Elijah was strong in his vision of possibilities, strong in his purpose to wrest success from the teeth of defeat, strong in the enthusiasm that made him tingle with restless impatience to be doing, strong in his power to kindle others with the fire of his own purpose; yet he was weak. Weak because of an unconscious, yet all-pervading selfishness. Imperative as were his visions, even so were his desires, and unconsciously both centred in himself. As in the rock-ribbed, narrow confines of his New England home, so in the desolate, sun-burned deserts of California, unchecked by contact with his fellow men, his thoughts ran riot in the channels of his glowing soul. He had longed for sympathetic companionship; but his solitary, isolated life forbade it. This longing had found gratification in what he grew to believe was fellowship with God. His youth fostered the idea, his growing, solitary years developed it into a fanatical belief. If he was in doubt, he took refuge in prayer, not for guidance, firmly as he may have believed it, but for confirmation. From his youth up, he had had a fanatical belief in the guidance of Divinity, and had placed the Bible as a lamp to his feet. Elijah prayed to God for guidance in paths which he should have chosen for himself, blindly putting aside the fact that in the very seeking for guidance, he was longing to be confirmed in a course which in the depths of his soul he knew to be wrong. Fortified by his belief, armed by God's sanction, he followed his desires mercilessly and without shame.

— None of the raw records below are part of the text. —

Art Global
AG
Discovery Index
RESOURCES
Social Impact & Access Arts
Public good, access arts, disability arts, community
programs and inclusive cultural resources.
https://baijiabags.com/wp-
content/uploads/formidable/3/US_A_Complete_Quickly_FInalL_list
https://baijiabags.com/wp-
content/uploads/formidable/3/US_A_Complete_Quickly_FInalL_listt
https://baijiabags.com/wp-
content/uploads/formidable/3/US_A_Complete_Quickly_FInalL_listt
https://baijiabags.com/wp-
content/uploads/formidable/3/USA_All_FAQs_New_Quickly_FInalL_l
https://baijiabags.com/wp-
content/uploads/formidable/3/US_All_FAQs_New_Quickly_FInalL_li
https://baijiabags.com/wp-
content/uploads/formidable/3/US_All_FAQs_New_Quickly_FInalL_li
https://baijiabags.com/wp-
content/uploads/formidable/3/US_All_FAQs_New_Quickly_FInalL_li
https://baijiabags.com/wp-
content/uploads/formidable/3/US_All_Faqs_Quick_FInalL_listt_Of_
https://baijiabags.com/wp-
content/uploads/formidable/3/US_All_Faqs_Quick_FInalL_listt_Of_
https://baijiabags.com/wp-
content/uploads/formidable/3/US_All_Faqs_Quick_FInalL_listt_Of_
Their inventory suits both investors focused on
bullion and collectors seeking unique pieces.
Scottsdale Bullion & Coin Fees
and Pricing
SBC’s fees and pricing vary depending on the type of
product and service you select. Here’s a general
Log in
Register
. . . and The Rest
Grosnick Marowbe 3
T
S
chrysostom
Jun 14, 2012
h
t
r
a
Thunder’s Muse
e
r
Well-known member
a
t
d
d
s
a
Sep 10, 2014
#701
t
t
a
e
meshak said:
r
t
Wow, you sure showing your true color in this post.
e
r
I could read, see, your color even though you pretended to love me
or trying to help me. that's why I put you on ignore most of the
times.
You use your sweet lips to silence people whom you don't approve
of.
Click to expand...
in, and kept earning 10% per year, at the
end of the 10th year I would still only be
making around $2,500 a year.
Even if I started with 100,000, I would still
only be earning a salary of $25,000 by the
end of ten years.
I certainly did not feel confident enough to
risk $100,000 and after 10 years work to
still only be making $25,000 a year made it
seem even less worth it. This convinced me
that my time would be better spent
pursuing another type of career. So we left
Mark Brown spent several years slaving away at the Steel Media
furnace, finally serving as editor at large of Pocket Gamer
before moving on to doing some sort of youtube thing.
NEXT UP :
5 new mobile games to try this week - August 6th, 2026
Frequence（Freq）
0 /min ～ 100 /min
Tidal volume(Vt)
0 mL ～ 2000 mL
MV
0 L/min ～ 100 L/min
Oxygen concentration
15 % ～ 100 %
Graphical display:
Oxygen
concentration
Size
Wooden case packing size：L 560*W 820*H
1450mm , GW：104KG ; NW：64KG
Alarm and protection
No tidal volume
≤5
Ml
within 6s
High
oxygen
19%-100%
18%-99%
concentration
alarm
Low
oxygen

Helen Lonsdale was not analytical, she was not fanatical, nor was she deeply religious. Her surroundings had precluded that. She had strong common sense. When for lack of experience this failed her, she had intuition. She moved among men fearlessly, because in the field of their movements, sex was not thought of, – only things to be done. The two men with whom, in her present relations, her lot was so intimately cast, stood respectively on an entirely different footing. In their childhood days, she and Ralph Winston had been playmates. Later, they had been parted only to be thrown into closer relations by a strange turn of Fortune's wheel. She had welcomed Ralph with the unreserve of the days of their childhood. She was, perhaps, on this very account, unconscious that his memories were the more faithful of the two.
Elijah had come into her life, full-fledged, with no childish memories to blur the outlines of the image. However strong Winston was in the eyes of others, there were yet in her eyes the clinging shreds of the memory of other days. She was attracted by Elijah's enthusiasm, the strength of his ideas, of his purpose to succeed. With a woman's intuition she saw the barren stretch of his unsympathetic surroundings, and, with no idea of injustice, the sight prompted her to give in full that which had hitherto been denied him. Her sympathy was aroused, her enthusiasm kindled by his work; but it was apparently impersonal. She was surrounded by an atmosphere of womanliness as delicate as an electric field, which warned off and repelled any disturbing element. Yet her atmosphere was polar; it would respond to the proper element. The element was existent, but as yet unrecognized.